Testo da leggere:
Adriana Pedicini: Quintessenza,Edizioni Il Foglio,Piombino (LI),2024
E’ il Verso poetico
della Natura, col suo divenire, scorrere, ruere, procedere che porta suoni,
odori, sfumature di colori in un cantelinare
lento a procurare pace e silenzio
in chi sa ascoltare,ma anche schegge di
doloroso soffrire, contrassegnato dal faro
che diviene tranello per la farfalla notturna alla quale canta un canto di morte / il sonnambulo gufo.
Foglie in bilico allo
spirare dei venti riportano il senso della caducità, rafforzata dalla
similitudine : Noi come loro/ sul ciglio
di vita pronti ad allontanare
l’abisso. L’albero dispogliato riavrà la sua verde chioma , di contro si stimmatizza:
A noi non è concesso il ritorno. Là
dove si percepisce l’acre eco foscoliana di una illacrimata sepoltura o l’acre
condizione della Saffo leopardiana. La poetessa si spinge oltre nell’ amara
presa di coscienza, accentuando l’inevitabile con l’uso dell’inversione nel
costrutto logico: consunte una volta dei
piedi le piante/ alcun vento si alzerà, se non la tenebra nera.

Compiti da svolgere:
**a)** Nel testo su Quintessenza, chi canta un canto di morte alla farfalla notturna?
**b)** Trascrivi fedelmente dal testo su Quintessenza il tratto che va da "Foglie in bilico" fino a "la tenebra nera.".

Voci del dataset:
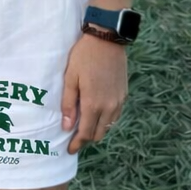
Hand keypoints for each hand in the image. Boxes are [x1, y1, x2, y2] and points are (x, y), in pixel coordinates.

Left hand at [60, 32, 126, 152]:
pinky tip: (97, 112)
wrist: (107, 39)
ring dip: (97, 128)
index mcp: (94, 104)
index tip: (70, 149)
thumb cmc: (84, 56)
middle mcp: (109, 107)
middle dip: (86, 138)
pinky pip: (115, 115)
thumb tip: (67, 127)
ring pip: (108, 126)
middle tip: (74, 136)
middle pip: (99, 133)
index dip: (77, 143)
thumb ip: (69, 103)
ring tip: (84, 124)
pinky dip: (106, 119)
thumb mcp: (70, 77)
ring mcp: (119, 101)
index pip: (86, 133)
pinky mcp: (124, 94)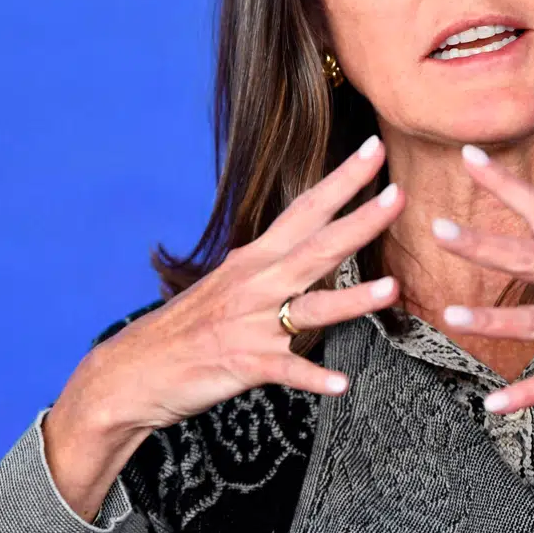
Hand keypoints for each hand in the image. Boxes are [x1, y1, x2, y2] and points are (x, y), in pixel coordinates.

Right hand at [44, 135, 404, 517]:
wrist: (133, 371)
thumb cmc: (189, 327)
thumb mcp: (231, 282)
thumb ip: (273, 264)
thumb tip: (309, 244)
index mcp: (256, 258)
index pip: (307, 209)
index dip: (342, 179)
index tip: (375, 148)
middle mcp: (257, 283)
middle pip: (319, 247)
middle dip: (361, 221)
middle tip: (400, 194)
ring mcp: (252, 324)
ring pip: (311, 308)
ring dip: (353, 300)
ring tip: (392, 289)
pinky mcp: (245, 364)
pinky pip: (286, 371)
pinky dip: (313, 377)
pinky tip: (341, 384)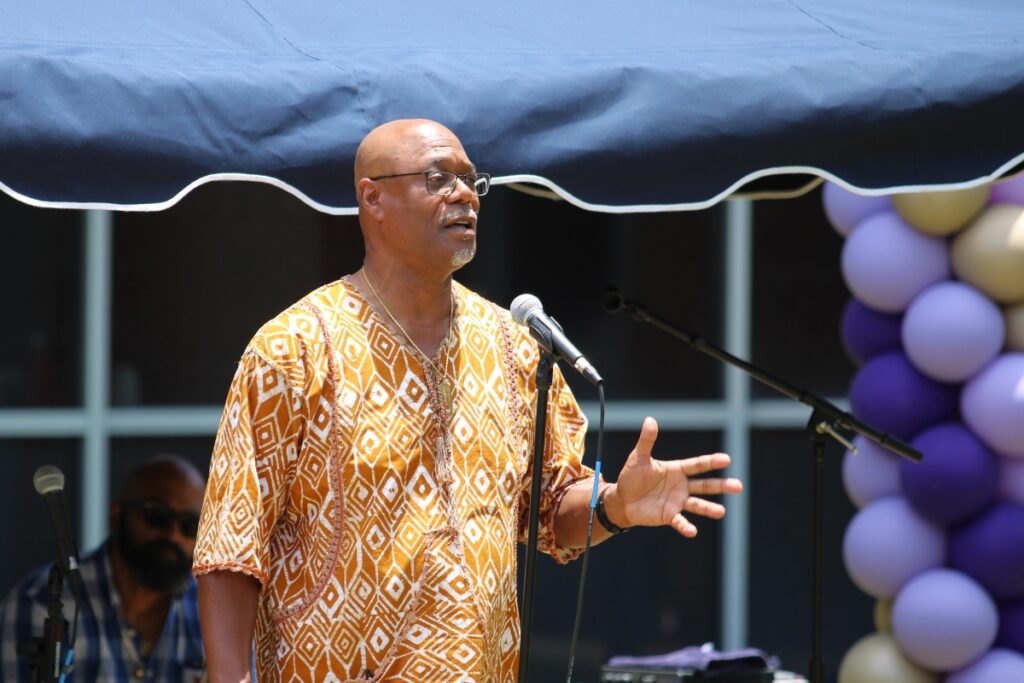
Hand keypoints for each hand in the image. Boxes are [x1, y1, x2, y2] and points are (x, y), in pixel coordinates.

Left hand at [608, 416, 743, 537]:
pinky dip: (686, 526)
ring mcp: (677, 502)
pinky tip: (692, 531)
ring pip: (697, 505)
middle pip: (705, 485)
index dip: (711, 462)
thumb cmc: (631, 477)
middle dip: (721, 485)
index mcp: (677, 470)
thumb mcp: (638, 457)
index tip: (726, 459)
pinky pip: (679, 521)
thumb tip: (650, 419)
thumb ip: (646, 441)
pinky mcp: (669, 516)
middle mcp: (681, 486)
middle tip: (738, 486)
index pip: (697, 465)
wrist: (622, 500)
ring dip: (709, 508)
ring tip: (721, 511)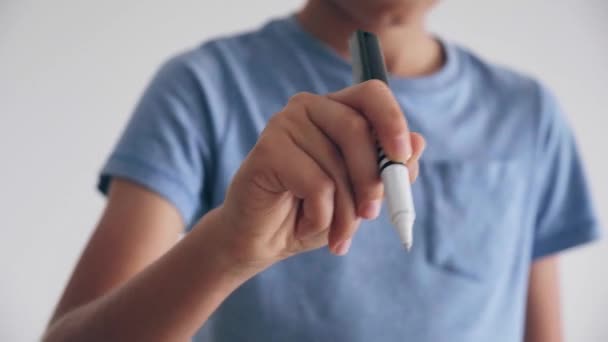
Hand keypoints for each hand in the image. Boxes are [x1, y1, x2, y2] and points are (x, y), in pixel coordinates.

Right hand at [210, 80, 424, 269]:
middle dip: (372, 180)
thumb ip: (390, 170)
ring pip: (337, 165)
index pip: (372, 94)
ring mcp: (284, 124)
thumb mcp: (361, 195)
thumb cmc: (315, 212)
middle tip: (372, 215)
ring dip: (346, 212)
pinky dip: (321, 215)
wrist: (265, 240)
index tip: (402, 157)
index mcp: (336, 109)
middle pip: (357, 129)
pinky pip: (315, 183)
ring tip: (338, 234)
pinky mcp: (267, 148)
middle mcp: (309, 107)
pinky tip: (307, 223)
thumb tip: (418, 143)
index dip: (392, 121)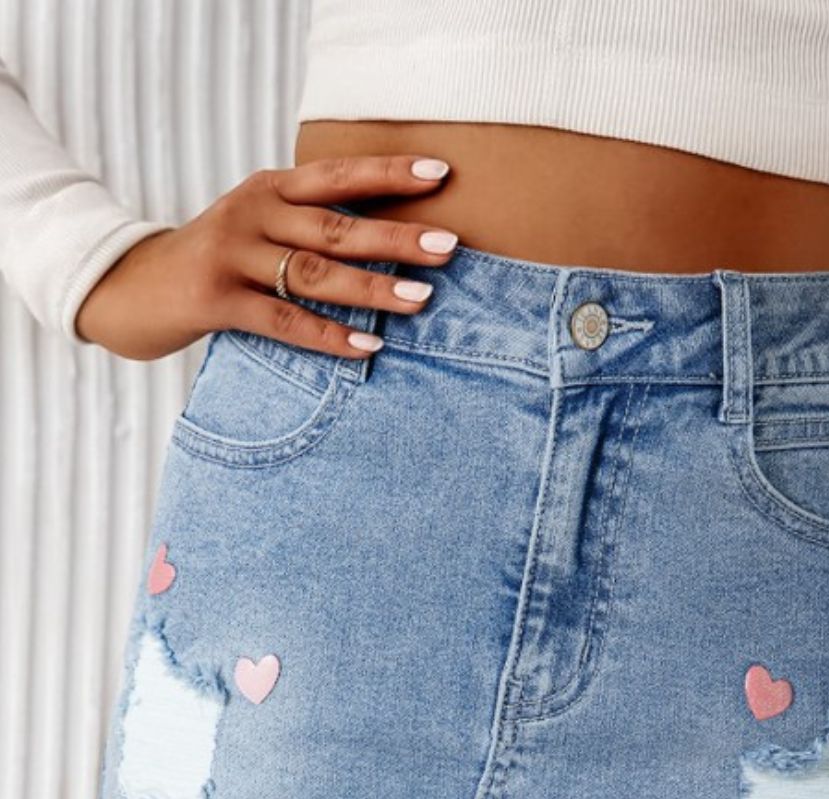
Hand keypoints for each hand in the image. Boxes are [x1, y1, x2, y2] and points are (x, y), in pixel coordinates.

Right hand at [74, 155, 458, 359]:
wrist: (130, 287)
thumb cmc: (214, 261)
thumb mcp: (256, 226)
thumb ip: (307, 226)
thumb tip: (390, 241)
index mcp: (268, 188)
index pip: (338, 175)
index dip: (389, 173)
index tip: (441, 173)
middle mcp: (251, 213)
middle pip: (336, 225)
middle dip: (396, 237)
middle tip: (448, 246)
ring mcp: (231, 256)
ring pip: (314, 273)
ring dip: (372, 287)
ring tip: (421, 299)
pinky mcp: (214, 300)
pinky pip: (283, 321)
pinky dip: (329, 336)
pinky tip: (368, 345)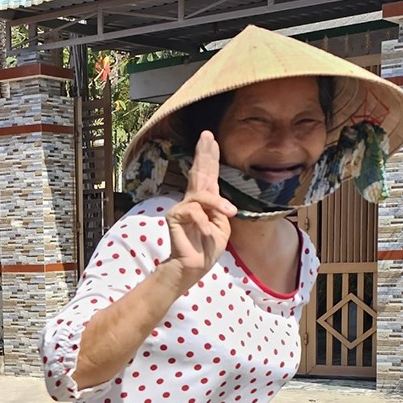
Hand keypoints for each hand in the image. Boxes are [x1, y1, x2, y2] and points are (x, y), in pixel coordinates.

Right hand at [164, 130, 236, 291]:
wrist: (194, 267)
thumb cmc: (208, 248)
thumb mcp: (222, 226)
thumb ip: (219, 210)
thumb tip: (214, 198)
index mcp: (206, 202)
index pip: (209, 176)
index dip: (210, 158)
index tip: (211, 140)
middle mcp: (192, 200)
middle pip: (199, 172)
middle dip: (204, 154)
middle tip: (206, 135)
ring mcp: (182, 207)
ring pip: (202, 194)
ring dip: (218, 204)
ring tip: (228, 213)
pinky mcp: (174, 216)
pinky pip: (194, 212)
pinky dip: (205, 223)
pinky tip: (209, 233)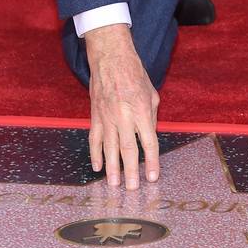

Risposte ai compiti:
**a)** Il sonnambulo gufo.

**b)**
Foglie in bilico allo
spirare dei venti riportano il senso della caducità, rafforzata dalla
similitudine : Noi come loro/ sul ciglio
di vita pronti ad allontanare
l’abisso. L’albero dispogliato riavrà la sua verde chioma , di contro si stimmatizza:
A noi non è concesso il ritorno. Là
dove si percepisce l’acre eco foscoliana di una illacrimata sepoltura o l’acre
condizione della Saffo leopardiana. La poetessa si spinge oltre nell’ amara
presa di coscienza, accentuando l’inevitabile con l’uso dell’inversione nel
costrutto logico: consunte una volta dei
piedi le piante/ alcun vento si alzerà, se non la tenebra nera.